◆ **Tareas a realizar**:
**1.** Indica si cada frase coincide con el texto sobre el pote asturiano. Responde sí o no y copia las palabras del texto que lo deciden. (a) Los potes de hierro se hicieron comunes en el siglo XIX. (b) Pola de Allande tiene más de mil vecinos. (c) La Nueva Allandesa abrió hace 62 años.
**2.** Según el texto sobre el pote asturiano, ¿cuántos días ha dejado La Nueva Allandesa de servir pote?
**3.** Sigue escribiendo el texto sobre el pote asturiano a partir de su última frase.

◆ **Texto original**:
El pote era una olla con tres patas para colocarla sobre el fuego, o acaso con una cremallera para colgarla sobre él. Los potes fueron de cobre hasta que se generalizaron los de hierro en el siglo XIX, según relata el presidente de la Academia de Gastronomía Asturiana, Eduardo Méndez Riestra, en su voluminoso Diccionario de Cocina y Gastronomía de Asturias. El pote es identidad, más incluso que la fabada –con la que a menudo se compara–, pues su raigambre en las montañas como supervivencia invernal se remonta a siglos, hasta difuminarse el origen.
A esa olla –a menudo única en las casas– se echaba agua, engordada con harina de legumbres o cereal, para cocer las fieles berzas. Si aparecían alubias de cualquier tipo, se cambiaban por la harina. Más lo que quedara de carne en el hogar: un tasajo de tocino, un rabo, una pata; un poco de alguna chacina sobrante del día de fiesta. El pote marcaba el nivel diario de prosperidad de la gente humilde.
Hoy, sin embargo, el pote está categorizado: berzas, patatas, alubias secas y compango similar al de la fabada: chorizo, morcilla, tocino y lacón. Hay quien añade otros ingredientes, pero los antedichos son inevitables. Y así, remozado en puchero de categoría, aparente hermano pequeño de la fabada pero en absoluto menor, el pote se ilustra en guías, tienta con sus profundos perfumes a los turistas y propicia una competición entre restaurantes de toda España donde participan un centenar de negocios.
Su primer ganador fue un local ya legendario en Asturias: 'La Nueva Allandesa', situado en Pola de Allande, capital del concejo de Allande. Imposible perderse en el mapa con tanta redundancia. El punto de referencia para llegar a este pueblo de apenas 700 vecinos es precisamente este hotel y restaurante abierto hace 62 años. En todo ese tiempo, solo han dejado de servir pote tres días: cuando fallecieron los fundadores, y cuando se casó Geli Lacera, su actual alma mater, segunda generación. Su hija, Gelina Fernández, de 34 años, garantiza la continuidad.

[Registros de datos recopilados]
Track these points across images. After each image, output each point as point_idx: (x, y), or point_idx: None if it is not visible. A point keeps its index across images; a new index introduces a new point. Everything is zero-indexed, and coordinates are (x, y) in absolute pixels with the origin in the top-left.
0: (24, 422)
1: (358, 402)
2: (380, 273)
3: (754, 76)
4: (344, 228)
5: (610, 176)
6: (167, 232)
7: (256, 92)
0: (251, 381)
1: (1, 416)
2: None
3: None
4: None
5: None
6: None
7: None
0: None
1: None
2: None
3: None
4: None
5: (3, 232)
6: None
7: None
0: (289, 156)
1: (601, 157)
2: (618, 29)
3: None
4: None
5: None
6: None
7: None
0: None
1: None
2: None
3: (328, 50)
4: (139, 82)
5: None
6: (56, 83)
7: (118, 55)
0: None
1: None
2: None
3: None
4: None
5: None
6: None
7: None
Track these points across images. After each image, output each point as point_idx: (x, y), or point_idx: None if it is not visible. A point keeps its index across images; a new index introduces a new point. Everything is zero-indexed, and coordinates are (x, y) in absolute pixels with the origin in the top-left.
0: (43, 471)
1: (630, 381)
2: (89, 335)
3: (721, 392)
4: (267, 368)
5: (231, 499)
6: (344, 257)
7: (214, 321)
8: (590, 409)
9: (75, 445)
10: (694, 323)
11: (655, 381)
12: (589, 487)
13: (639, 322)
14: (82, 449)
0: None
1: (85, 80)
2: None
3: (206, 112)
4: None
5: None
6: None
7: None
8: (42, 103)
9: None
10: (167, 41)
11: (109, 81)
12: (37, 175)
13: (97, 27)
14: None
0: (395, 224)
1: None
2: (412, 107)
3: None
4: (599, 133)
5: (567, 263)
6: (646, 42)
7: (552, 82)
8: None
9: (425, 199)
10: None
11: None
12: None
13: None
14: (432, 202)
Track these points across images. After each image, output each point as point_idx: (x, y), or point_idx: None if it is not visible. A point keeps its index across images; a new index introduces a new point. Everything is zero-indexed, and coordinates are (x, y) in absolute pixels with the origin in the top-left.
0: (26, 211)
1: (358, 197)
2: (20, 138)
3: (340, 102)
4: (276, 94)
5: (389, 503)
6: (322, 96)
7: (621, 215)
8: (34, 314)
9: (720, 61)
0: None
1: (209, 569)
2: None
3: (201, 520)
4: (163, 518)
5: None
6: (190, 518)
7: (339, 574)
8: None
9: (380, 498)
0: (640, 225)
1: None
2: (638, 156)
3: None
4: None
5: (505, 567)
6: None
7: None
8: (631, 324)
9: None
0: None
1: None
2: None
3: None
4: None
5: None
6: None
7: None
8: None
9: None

◆ **Respuestas por tarea**:
**1.**
(a) Sí: "Los potes fueron de cobre hasta que se generalizaron los de hierro en el siglo XIX".
(b) No: "este pueblo de apenas 700 vecinos".
(c) Sí: "este hotel y restaurante abierto hace 62 años".

**2.** Tres días: cuando fallecieron los fundadores y cuando se casó Geli Lacera.

**3.**
¿Por qué seis décadas de fidelidad al pote? Porque fue el requisito impuesto por José González, un tío de la familia, indiano adinerado, quien les regaló el local con el único mandamiento de destacar entre la hostelería vecina con un plato fijo y supino. El que eligieran, pero que concediera fama al lugar. Y así fue. El peregrinaje hasta 'La Nueva Allandesa' en pos del pote mítico concentra hoy todos los vértices posibles. El asturiano peregrina a su santuario local. Lo hace también el visitante foráneo. Y por supuesto, el peregrino de Santiago, que al recorrer este tramo del Camino Primitivo –agreste, montañoso y hermoso–, hace parada y fonda al doble calor de las berzas y las mantas de 'La Allandesa' (el uso popular le ha quitado lo de "Nueva").
"Antes en todas las casas se hacía pote de berzas a diario", constata Geli. El suyo es formidable precisamente porque todo proviene de casa, de la propia o de las de alrededor. Su familia cultiva dos grandes fincas de berzas de la variedad del occidente astur, más robusta. Compran a vecinos ganaderos cerdos y vacas, con los que elaboran su propio embutido, curado con humo de roble (el aroma ahumado es fundamental). Usan fabas pintas (mitad blancas y mitad granates) del concejo. Y lo mismo con las patatas. Solo una cifra para medir su éxito: gastan 3.000 kilos de chorizo y otros tantos de morcilla al año. En su cocina trabajan nueve personas. El hotel tiene 38 habitaciones.
El proceso de este pote campeón es aparentemente sencillo: se cuecen en agua fría las fabas con un trozo de tocino durante dos horas, hasta que la mayor parte de las alubias se han desintegrado, espesando el caldo, y el tocino se pincha casi como gelatina. Entonces se añade la patata y, cuando rompe a hervir de nuevo, la berza (con un escaldado previo para quitarle el amargor), más el chorizo y la morcilla. Otra hora y media de cocción. Al acabar, se prueba, se sala, se separa el compango en una bandeja, se agarra la cuchara, y a pasarlo pipa. "Tú puedes comer fabada donde quieras, y nosotros la hacemos muy buena. Pero el pote es un cúmulo de sabores", dice Geli. En 'La Allandesa', su menú de cabecera añade otras dos recetas propias: pudin de verduras y repollo relleno de carne. Y que venga el invierno cuando quiera.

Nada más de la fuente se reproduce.